Und wenn du doch etwas Geld übrig hast oder freie Kapazitäten im Team, dann kannst du deinen Podcast transkribieren lassen. So erzeugst du gleich zweifach Inhalt (einmal für Menschen, die gern hören und einmal für Menschen, die gern lesen) und musstest nicht einmal lernen, wie du Blog-Artikel schreiben kannst.

Analog kannst du für alle anderen Inhaltsarten verfahren. Erstelle für jedes YouTube-Video einen neuen Beitrag und erläutere kurz, worum es in deinem neuen Video geht. Erstelle für jede Infografik einen neuen Blog-Beitrag und beschreibe kurz, was du gezeichnet hast.

Welche Inhalte eignen sich noch für deinen Blog, abseits der klassischen Texte?

  • Videos
  • Podcasts
  • Tutorials
  • Präsentationen
  • FAQ
  • Glossar
  • Infografiken
  • Interviews
  • Link-Sammlungen

Das sind nur einige von möglichen Content-Ideen für deinen Unternehmensblog.

Du siehst, es ist nicht wichtig, den perfekten Blog-Artikel schreiben zu können. Wichtig ist, die Grundlagen von Content Marketing und Suchmaschinenoptimierung zu verstehen und aus Sicht deiner KundInnen denken zu können.

Kommen wir zum letzten Punkt dieses Beitrags.

4. So generierst du Aufmerksamkeit für deinen Blog

Fassen wir kurz zusammen: Du weißt bereits, dass du unbedingt einen Blog für dein Unternehmen brauchst.
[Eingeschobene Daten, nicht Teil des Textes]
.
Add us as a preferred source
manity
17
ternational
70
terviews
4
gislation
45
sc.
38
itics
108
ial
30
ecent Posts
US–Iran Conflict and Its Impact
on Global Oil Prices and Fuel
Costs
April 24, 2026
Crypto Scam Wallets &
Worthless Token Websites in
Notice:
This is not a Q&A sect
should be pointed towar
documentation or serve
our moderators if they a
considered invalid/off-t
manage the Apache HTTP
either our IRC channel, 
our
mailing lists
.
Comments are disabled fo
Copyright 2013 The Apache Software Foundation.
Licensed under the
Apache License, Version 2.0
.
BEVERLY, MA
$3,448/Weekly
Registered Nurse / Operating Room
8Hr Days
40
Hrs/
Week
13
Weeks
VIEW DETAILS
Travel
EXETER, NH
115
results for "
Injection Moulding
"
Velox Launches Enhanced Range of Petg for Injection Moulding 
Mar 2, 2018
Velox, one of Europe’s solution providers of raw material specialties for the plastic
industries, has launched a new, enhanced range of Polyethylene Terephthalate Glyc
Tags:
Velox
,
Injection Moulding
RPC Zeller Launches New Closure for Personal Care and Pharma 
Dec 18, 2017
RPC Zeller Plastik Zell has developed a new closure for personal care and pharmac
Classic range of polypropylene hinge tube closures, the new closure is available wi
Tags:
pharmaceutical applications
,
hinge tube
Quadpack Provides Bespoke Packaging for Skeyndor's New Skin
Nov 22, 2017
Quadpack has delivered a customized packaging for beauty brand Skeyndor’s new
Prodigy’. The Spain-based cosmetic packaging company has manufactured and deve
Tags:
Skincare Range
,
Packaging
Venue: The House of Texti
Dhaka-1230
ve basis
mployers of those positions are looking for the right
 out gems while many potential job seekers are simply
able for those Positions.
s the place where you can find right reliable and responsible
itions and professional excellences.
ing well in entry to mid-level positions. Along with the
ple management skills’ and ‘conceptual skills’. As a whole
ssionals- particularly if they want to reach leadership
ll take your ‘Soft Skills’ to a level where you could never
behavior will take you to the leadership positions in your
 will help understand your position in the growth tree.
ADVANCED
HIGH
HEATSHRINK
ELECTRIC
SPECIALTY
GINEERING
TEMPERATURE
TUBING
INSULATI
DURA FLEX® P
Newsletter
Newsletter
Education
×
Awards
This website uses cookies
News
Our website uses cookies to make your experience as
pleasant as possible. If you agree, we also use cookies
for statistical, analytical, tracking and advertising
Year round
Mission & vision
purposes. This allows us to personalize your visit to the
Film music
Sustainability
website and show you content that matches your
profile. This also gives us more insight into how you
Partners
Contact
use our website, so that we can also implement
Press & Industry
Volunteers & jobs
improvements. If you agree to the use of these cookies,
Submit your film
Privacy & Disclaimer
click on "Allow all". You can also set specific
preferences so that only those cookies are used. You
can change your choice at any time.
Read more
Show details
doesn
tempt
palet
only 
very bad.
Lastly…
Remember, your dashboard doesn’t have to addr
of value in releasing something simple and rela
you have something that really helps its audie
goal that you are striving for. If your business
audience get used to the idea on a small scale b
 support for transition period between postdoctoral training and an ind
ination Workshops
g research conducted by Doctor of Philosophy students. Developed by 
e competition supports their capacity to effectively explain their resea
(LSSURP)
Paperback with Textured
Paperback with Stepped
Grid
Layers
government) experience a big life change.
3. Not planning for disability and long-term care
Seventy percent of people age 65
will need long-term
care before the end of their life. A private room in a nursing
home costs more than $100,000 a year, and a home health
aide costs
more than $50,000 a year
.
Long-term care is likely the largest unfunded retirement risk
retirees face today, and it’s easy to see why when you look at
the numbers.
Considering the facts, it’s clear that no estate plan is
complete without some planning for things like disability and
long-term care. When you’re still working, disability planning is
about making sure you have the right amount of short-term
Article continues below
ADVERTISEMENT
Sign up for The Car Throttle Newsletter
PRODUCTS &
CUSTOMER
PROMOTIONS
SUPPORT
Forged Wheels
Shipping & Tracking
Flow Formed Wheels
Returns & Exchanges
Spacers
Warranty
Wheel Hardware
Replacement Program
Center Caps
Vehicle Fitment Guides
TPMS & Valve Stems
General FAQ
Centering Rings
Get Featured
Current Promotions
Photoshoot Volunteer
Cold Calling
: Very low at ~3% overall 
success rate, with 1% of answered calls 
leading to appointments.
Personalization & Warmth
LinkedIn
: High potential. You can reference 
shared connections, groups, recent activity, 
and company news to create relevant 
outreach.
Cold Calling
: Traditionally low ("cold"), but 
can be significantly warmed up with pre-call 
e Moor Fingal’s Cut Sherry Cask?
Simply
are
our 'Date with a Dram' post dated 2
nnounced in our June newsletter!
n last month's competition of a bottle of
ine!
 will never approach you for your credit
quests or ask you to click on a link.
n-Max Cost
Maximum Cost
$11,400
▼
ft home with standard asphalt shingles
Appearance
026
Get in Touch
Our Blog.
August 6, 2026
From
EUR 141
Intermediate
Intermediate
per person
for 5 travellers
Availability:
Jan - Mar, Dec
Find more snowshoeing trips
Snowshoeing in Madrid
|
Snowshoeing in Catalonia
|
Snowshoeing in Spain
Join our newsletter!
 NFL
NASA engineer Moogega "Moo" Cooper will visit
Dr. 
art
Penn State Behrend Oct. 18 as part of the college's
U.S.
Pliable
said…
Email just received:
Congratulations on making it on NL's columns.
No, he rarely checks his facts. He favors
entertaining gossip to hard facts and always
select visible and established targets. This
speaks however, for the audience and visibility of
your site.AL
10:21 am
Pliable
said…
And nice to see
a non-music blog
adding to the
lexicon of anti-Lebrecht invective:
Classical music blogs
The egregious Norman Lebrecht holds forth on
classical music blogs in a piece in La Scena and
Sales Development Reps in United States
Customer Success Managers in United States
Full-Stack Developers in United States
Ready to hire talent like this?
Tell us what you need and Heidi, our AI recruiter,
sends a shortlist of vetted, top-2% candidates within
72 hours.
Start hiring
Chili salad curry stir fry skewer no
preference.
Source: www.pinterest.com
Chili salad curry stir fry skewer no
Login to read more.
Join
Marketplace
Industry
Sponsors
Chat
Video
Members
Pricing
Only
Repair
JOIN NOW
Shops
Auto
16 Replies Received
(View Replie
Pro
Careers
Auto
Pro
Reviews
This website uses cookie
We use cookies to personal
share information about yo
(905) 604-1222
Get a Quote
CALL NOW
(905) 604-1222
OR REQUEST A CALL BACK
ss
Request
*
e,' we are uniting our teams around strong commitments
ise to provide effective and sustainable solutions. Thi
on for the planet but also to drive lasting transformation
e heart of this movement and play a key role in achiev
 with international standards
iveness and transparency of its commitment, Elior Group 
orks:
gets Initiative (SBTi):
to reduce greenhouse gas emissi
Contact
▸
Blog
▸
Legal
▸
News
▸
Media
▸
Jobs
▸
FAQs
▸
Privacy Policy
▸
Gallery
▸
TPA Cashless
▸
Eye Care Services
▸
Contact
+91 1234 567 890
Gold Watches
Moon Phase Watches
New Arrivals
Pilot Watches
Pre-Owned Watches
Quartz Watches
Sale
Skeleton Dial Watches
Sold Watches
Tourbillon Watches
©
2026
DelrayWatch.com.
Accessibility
Du weißt, dass du jetzt nicht unbedingt schreiben lernen musst, um Blog-Beiträge zu erstellen, sondern dass es auch andere Formen von Inhalt gibt, die du generieren kannst.

Lass uns nun schauen, wie du Aufmerksamkeit für deinen Blog, mit welchem Oberbegriff du ihn nun auch immer belegt hast, erzielen kannst.

Blog-Beiträge über Facebook teilen

Teile jeden deiner Beiträge über deine Facebook-Unternehmensseite. Beachte dazu auch, wann deine Fans am häufigsten online sind, damit du möglichst schnell in ihrer Chronik erscheinst.

Erstelle einen Text zum Beitrag, der neugierig macht und zur Interaktion anregt. Ich mag es beispielsweise, Beiträge mit einer Frage zu beenden, die möglichst in den Kommentaren beantwortet werden kann. Wechsle dann zu deinem privaten Facebook-Profil, um deinen eigenen Beitrag zu liken und gegebenenfalls zu teilen.

Teile diesen Beitrag ruhig auch mehrmals auf Facebook. Ich empfehle einen Abstand von ca. 6-8 Wochen dazwischen. Wenn du verschiedene Aspekte aus deinem Beitrag aufgreifst für deine Fans, dann darf der Abstand aber auch kürzer sein.

Blog-Beiträge über Pinterest teilen

Mittlerweile empfehle ich all meinen KundInnen auf Pinterest aktiv zu werden. Diese Plattform ist eigentlich keine Social Media Plattform sondern eine Suchmaschine. Die Pins werden von Google in die Bilder-Ergebnisse aufgenommen und mit ein bisschen Suchmaschinenoptimierung kann der Traffic, also die Zahl der Besucher auf deinem Blog schnell vervielfacht werden. Pins haben zudem eine durchschnittliche Aufmerksamkeitsspanne von 4 Monaten! Erstelle am besten gleich 8-10 Pins je Beitrag und pinne sie strategisch sinnvoll auf mehreren Boards verteilt. Ich nutze zur Planung das Tool Tailwind und bin sehr zufrieden damit.

Blog-Beiträge teilen lassen

Das Wichtigste zum Schluss. Erstelle Blog-Beiträge, die deinen LeserInnen Lösungen aufzeigen und Mehrwert bieten. Ich weiß, dass das Wort „Mehrwert“ etwas ausgeleiert ist und du es vermutlich auch nicht mehr hören kannst, aber es ist wichtig. Blog-Beiträge mit einer guten Überschrift und einer Lösung, die deinem LeserIn hilft, werden häufiger geteilt. Es wird häufiger darüber geredet, es wird kommentiert, es wird interagiert. Und mit jeder Interaktion, die dein Blog-Beitrag generiert, gewinnst du Aufmerksamkeit und Reichweite für dein Unternehmen.

Lass mich wissen: Hast du bereits einen Blog oder scheust du den Start? Hast du Themenideen und fürchtest eine Schreibblockade oder fehlen dir Ideen? Denkst du, Blogs sind nur etwas für TexterInnen oder hat dir dieser Artikel Mut gemacht, deine eigene Form von Inhalt zu realisieren?

Lass es mich wissen! Ich freue mich über deinen Kommentar.